O MOTORISTA QUE NÃO CONHECIA O ITINERÁRIO

Parece mentira mas é a mais pura verdade este caso.

No sábado passado (12/9) assisti na Candelária um réquiem de Verdi com o coral e a orquestra do Teatro Municipal do Rio de Janeiro.

Já era noite quando resolvi tomar um ônibus que fosse para o Recreio. Como demorava muito peguei um que me deixou em frente ao Barra Shopping, na Barra da Tijuca.

Desci e em seguida tomei um outro que me levaria ao destino. Entro e pergundo ao motorista se ele passava pela orla.

Ele me responde meio nervoso que não sabia o itinerário.

Como? 

___O senhor não sabe para onde vai?

___ Vou ao ponto final do Recreio, mas não sei por que ruas  vou passar. Tem um pessoal aí atrás que está me orientando.

Pensei comigo, como pode? Um motorista que não sabe o itinerário e precisa de passageiros para lhe indicar o caminho.

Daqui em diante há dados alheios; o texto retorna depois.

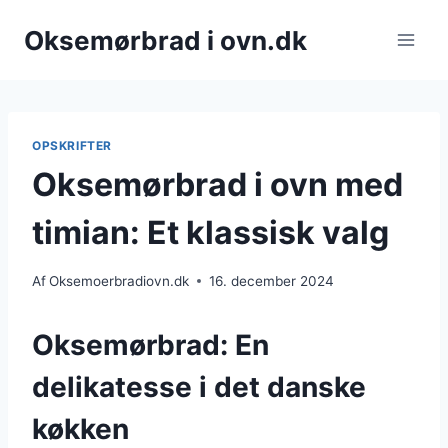
Fortsæt
Oksemørbrad i ovn.dk
til
indhold
OPSKRIFTER
Oksemørbrad i ovn med
timian: Et klassisk valg
Af
Oksemoerbradiovn.dk
16. december 2024
Oksemørbrad: En
delikatesse i det danske
køkken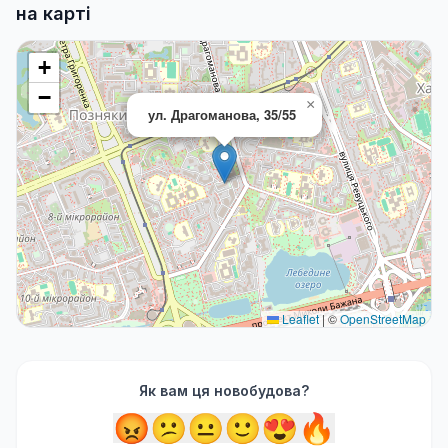
на карті
+
−
×
ул. Драгоманова, 35/55
Leaflet
|
©
OpenStreetMap
Як вам ця новобудова?
😡
😕
😐
🙂
😍
🔥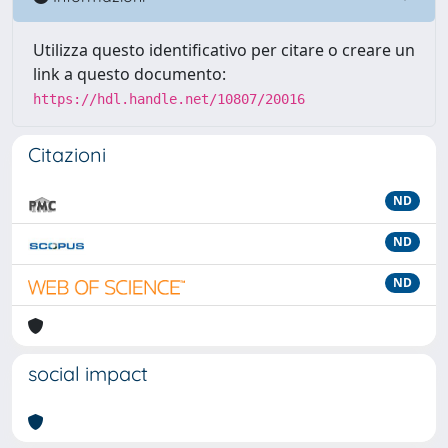
Utilizza questo identificativo per citare o creare un
link a questo documento:
https://hdl.handle.net/10807/20016
Citazioni
ND
ND
ND
social impact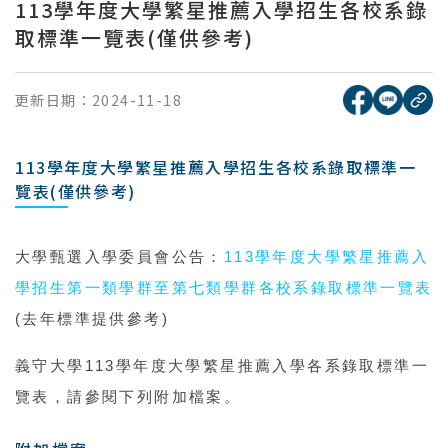
113學年度大學繁星推薦入學招生各校系錄
取標準一覽表(僅供參考)
[另開新視窗
[另開
更新日期：
2024-11-18
複
113學年度大學繁星推薦入學招生各校系錄取標準一
覽表(僅供參考)
大學甄選入學委員會公告：
113
學年度大學繁星推薦入
學招生第一類學群至第七類學群各校系錄取標準一覽表
(
去年標準提供參考
)
義守大學
113
學年度大學繁星推薦入學各系錄取標準一
覽表，請參閱下列附加檔案。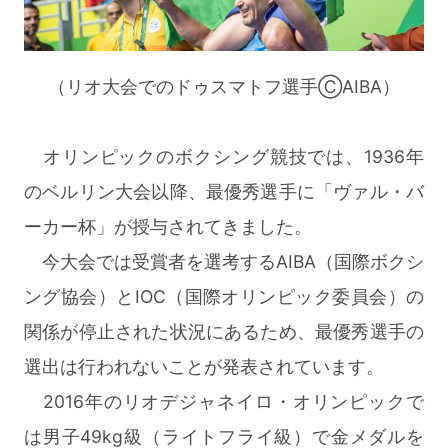
（リオ大会でのドゥスマトフ選手ⒸAIBA）
オリンピックのボクシング競技では、1936年
のベルリン大会以降、最優秀選手に「ヴァル・バ
ーカー杯」が授与されてきました。
今大会では受賞者を選考するAIBA（国際ボクシ
ング協会）とIOC（国際オリンピック委員会）の
関係が停止された状況にあるため、最優秀選手の
選出は行われないことが発表されています。
2016年のリオデジャネイロ・オリンピックで
は男子49kg級（ライトフライ級）で金メダルを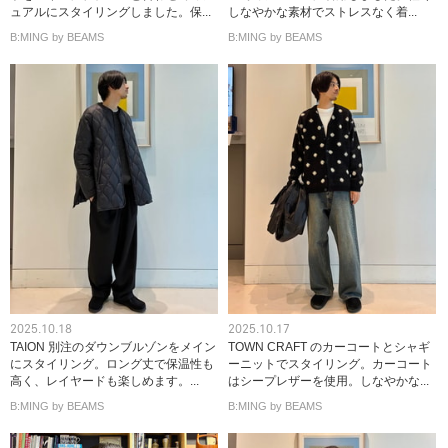
ュアルにスタイリングしました。保...
しなやかな素材でストレスなく着...
B:MING by BEAMS
B:MING by BEAMS
2025.10.18
2025.10.17
TAION 別注のダウンブルゾンをメイン
TOWN CRAFT のカーコートとシャギ
にスタイリング。ロング丈で保温性も
ーニットでスタイリング。カーコート
高く、レイヤードも楽しめます。...
はシープレザーを使用。しなやかな...
B:MING by BEAMS
B:MING by BEAMS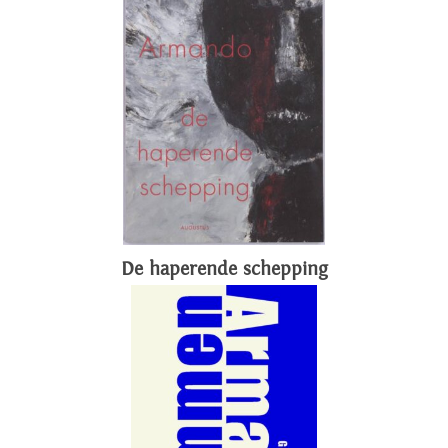
De haperende schepping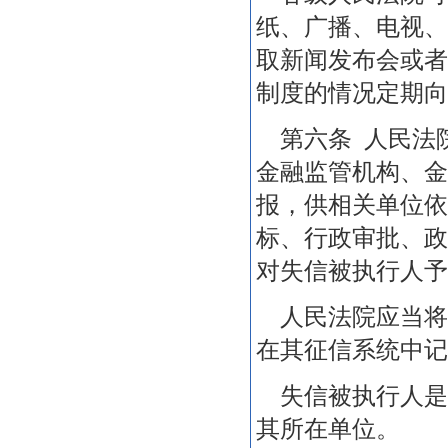
纸、广播、电视、
取新闻发布会或者
制度的情况定期向
第六条 人民法
金融监管机构、金
报，供相关单位依
标、行政审批、政
对失信被执行人予
人民法院应当将
在其征信系统中记
失信被执行人是
其所在单位。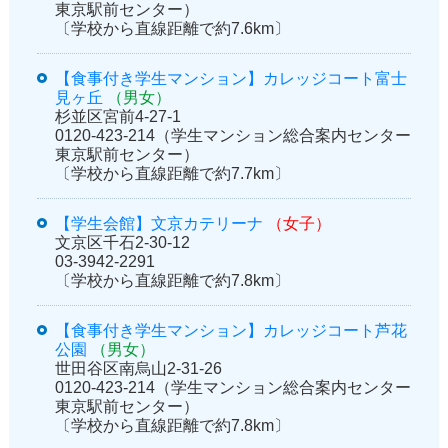
東京駅前センター）
〔学校から直線距離で約7.6km〕
【食事付き学生マンション】カレッジコート富士
見ヶ丘
（男女）
杉並区宮前4-27-1
0120-423-214（学生マンション総合案内センター
東京駅前センター）
〔学校から直線距離で約7.7km〕
【学生会館】文京カテリーナ
（女子）
文京区千石2-30-12
03-3942-2291
〔学校から直線距離で約7.8km〕
【食事付き学生マンション】カレッジコート芦花
公園
（男女）
世田谷区南烏山2-31-26
0120-423-214（学生マンション総合案内センター
東京駅前センター）
〔学校から直線距離で約7.8km〕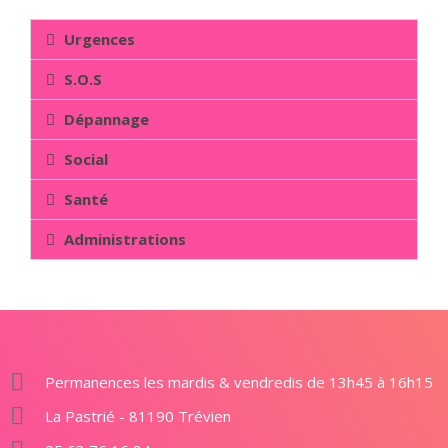
Urgences
S.O.S
Dépannage
Social
Santé
Administrations
Permanences les mardis & vendredis de 13h45 à 16h15
La Pastrié - 81190 Trévien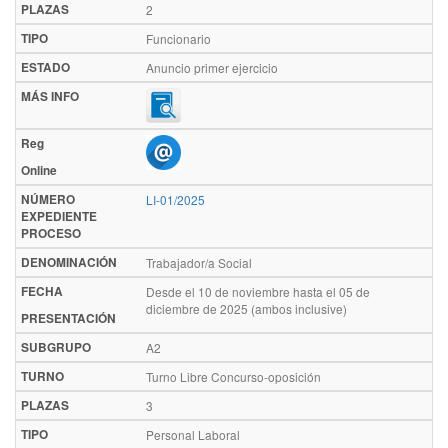
PLAZAS
2
TIPO
Funcionario
ESTADO
Anuncio primer ejercicio
MÁS INFO
Reg
Online
NÚMERO
LI-01/2025
EXPEDIENTE
PROCESO
DENOMINACIÓN
Trabajador/a Social
FECHA
Desde el 10 de noviembre hasta el 05 de
diciembre de 2025 (ambos inclusive)
PRESENTACIÓN
SUBGRUPO
A2
TURNO
Turno Libre Concurso-oposición
PLAZAS
3
TIPO
Personal Laboral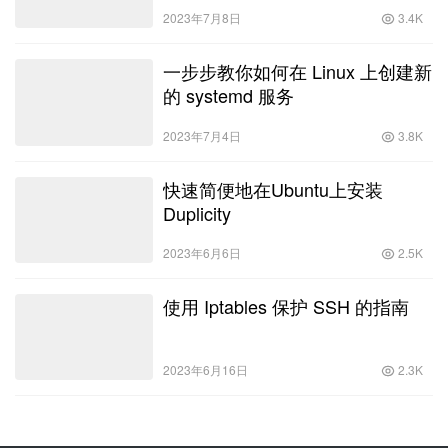
2023年7月8日
3.4K
一步步教你如何在 Linux 上创建新
的 systemd 服务
2023年7月4日
3.8K
快速简便地在Ubuntu上安装
Duplicity
2023年6月6日
2.5K
使用 Iptables 保护 SSH 的指南
2023年6月16日
2.3K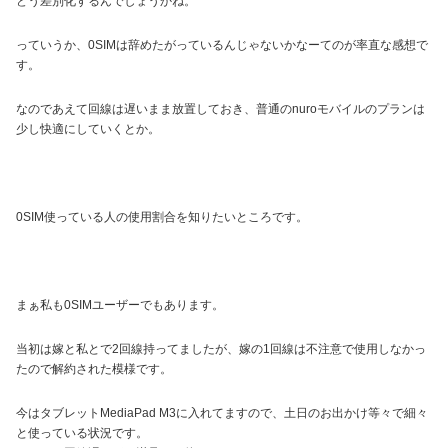
どう差別化するんでしょうかね。
っていうか、0SIMは辞めたがっているんじゃないかなーてのが率直な感想で
す。
なのであえて回線は遅いまま放置しておき、普通のnuroモバイルのプランは
少し快適にしていくとか。
0SIM使っている人の使用割合を知りたいところです。
まぁ私も0SIMユーザーでもあります。
当初は嫁と私とで2回線持ってましたが、嫁の1回線は不注意で使用しなかっ
たので解約された模様です。
今はタブレットMediaPad M3に入れてますので、土日のお出かけ等々で細々
と使っている状況です。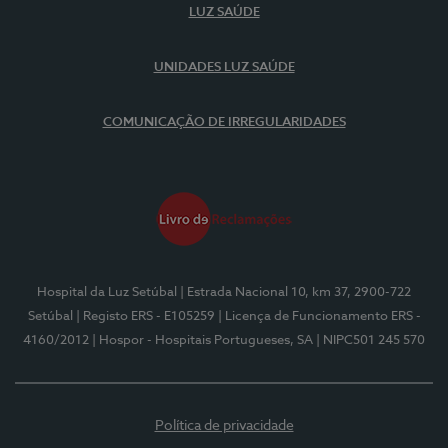
LUZ SAÚDE
UNIDADES LUZ SAÚDE
COMUNICAÇÃO DE IRREGULARIDADES
Hospital da Luz Setúbal
| Estrada Nacional 10, km 37, 2900-722
Setúbal
| Registo ERS - E105259
| Licença de Funcionamento ERS -
4160/2012
| Hospor - Hospitais Portugueses, SA
| NIPC501 245 570
Política de privacidade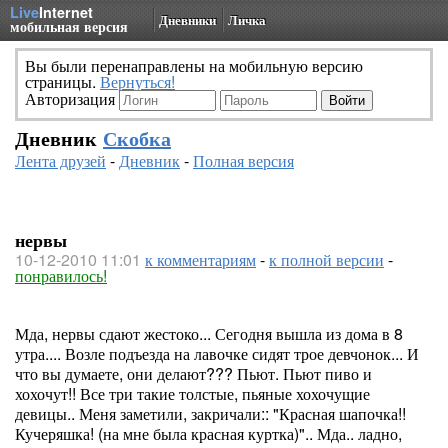
Live
Internet
Дневники
Личка
мобильная версия
Вы были перенаправлены на мобильную версию
страницы.
Вернуться!
Авторизация
Дневник
Скобка
Лента друзей
-
Дневник
-
Полная версия
нервы
10-12-2010 11:01
к комментариям
-
к полной версии
-
понравилось!
Мда, нервы сдают жестоко... Сегодня вышла из дома в 8
утра.... Возле подъезда на лавочке сидят трое девчонок... И
что вы думаете, они делают??? Пьют. Пьют пиво и
хохочут!! Все три такие толстые, пьяные хохочущие
девицы.. Меня заметили, закричали:: "Красная шапочка!!
Кучеряшка! (на мне была красная куртка)".. Мда.. ладно,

Ele falava alto e os que estavam na condução achavam graça de tamanho despropósito.

Além de motorista ele era também o cobrador. E eu dentro, preso na roleta, não sabia se continuava ou descia. Resolvi seguir para ver se era realmente verdade o que dizia.

Ao seu lado, separado por uma grade, um rapaz ia lhe ensinando: desce a Ayton Sena, retorna, contorna a Cidade da Música, segue pela pista lateral da Avenida das Américas, quando a pista estreitar passe para a principal. Preste atenção, eu desço no Mundial e aí você vai precisar de outra pessoa para lhe ensinar.

O motorista sempre reclamando e conversando com outras pessoas sobre a má qualidade do treinameno que recebeu da Viação Tijuquinha.

Dizia: é o meu primeiro dia e me colocam logo nesse lugar que não conheço nada.

Perguntei: amigo, mas nem uma viagem de reconhecimento?

___ Não, nada. Só me disseram, por cima, o que eu devia fazer.

Que irresponsabilidade, meu Deus!

Paramos em frente ao Supermercado Mundial e desceu o orientador.

Vira o motorista para trás e pergunta: Quem aí sabe o caminho?

Se apresenta uma jovem muito simpática, com cara de estudante, e começa a reorientá-lo. Vai em frente, depois que passar oSupermercado Zona Zul, você faz o retorno, desce a Gláucio Gil e chega à praia e aí é só pegar à direita e ir em frente.

___ Que rua é essa Gláucio, o quê?

___ Deixa que lhe explico. Gláucio Gil.

Correndo feito um maluco e  sem saber o itinerário ele foi fazendo o percurso que deveria ter aprendido antes de enfrentar aquela loucura.

Quando chegou à orla no terceiro quarteirão, desci. Deu certo. Era ali que eu queria ficar.

Agradeci e lá se foi o ônibus que certamente chegou a seu destino, também.

Afinal, além do motorista ele tinha bons  navegadores!